Full-thickness 6-mm wounds were made on the ears of young adult rabbits. In some experiments, 2 of the 3 arteries in each ear were divided to induce wound ischemia.

Interventions

An equiweight mixture containing all 4 of the major deoxyribonucleosides (deoxyadenosine, deoxycytidine, deoxyguanosine, and thymidine), designated PN105, or other subgroups of deoxyribonucleosides, or vehicle (saline) was applied to wounds on 1 ear every 2 days, with the other ear serving as a control.

Main Outcome Measures

Wound tissue was processed for histological examination 7 days after the initial wounding. Granulation tissue formation and epithelialization were measured in histological cross sections of wounds.

Results

Treatment of wounds with PN105 resulted in a 191% increase in total new granulation tissue (P<.05) and a higher incidence of complete wound reepithelialization (67% vs 37%; P<.05) when compared with controls, and a similar increase under ischemic conditions on day 7. Wound ischemia markedly impairs healing; PN105 treatment resulted in a 242% increase in the amount of new granulation tissue formed by day 7 in ischemic wounds, relative to the appropriate controls (P<.05).
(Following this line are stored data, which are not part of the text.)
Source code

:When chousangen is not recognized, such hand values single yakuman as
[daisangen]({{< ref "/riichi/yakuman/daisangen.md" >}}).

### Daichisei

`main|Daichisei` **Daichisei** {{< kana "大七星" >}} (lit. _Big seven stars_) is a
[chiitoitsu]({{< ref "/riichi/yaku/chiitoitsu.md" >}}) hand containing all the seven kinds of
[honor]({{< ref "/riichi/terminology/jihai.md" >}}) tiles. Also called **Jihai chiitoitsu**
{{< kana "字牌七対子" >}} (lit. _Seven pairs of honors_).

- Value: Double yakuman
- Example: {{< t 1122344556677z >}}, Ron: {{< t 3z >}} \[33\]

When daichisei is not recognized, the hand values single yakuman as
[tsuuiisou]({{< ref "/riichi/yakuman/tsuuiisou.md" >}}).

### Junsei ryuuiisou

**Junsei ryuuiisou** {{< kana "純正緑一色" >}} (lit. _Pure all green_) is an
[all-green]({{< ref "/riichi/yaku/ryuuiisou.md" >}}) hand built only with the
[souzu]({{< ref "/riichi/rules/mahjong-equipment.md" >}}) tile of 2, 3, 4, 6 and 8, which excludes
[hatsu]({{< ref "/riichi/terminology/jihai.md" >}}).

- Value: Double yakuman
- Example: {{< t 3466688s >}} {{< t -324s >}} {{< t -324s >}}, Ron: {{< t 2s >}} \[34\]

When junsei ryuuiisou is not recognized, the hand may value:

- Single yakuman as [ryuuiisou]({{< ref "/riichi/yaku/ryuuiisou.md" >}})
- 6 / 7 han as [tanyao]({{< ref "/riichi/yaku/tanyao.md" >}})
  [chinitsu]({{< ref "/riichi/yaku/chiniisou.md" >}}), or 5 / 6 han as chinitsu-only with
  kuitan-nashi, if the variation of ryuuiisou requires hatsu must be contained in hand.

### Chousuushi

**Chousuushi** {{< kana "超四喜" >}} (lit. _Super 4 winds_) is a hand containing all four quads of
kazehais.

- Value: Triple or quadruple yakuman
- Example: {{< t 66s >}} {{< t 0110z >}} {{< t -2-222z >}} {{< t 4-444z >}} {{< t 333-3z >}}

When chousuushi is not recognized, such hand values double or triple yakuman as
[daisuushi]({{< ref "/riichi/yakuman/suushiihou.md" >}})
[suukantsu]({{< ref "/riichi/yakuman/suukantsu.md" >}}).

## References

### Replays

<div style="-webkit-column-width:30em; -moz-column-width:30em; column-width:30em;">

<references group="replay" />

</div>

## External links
All 4 of the major deoxyribonucleosides were required for optimum activity; mixtures with 3 or 2 were less active or inactive.

Conclusions

Topically applied deoxyribonucleosides reproducibly accelerate wound healing in normal and ischemic wounds, and to a magnitude equivalent to that of recombinant growth factors such as platelet-derived growth factor, previously studied in this model. In view of their safety, availability, and efficacy, deoxyribonucleosides hold considerable promise for improving healing of chronic wounds.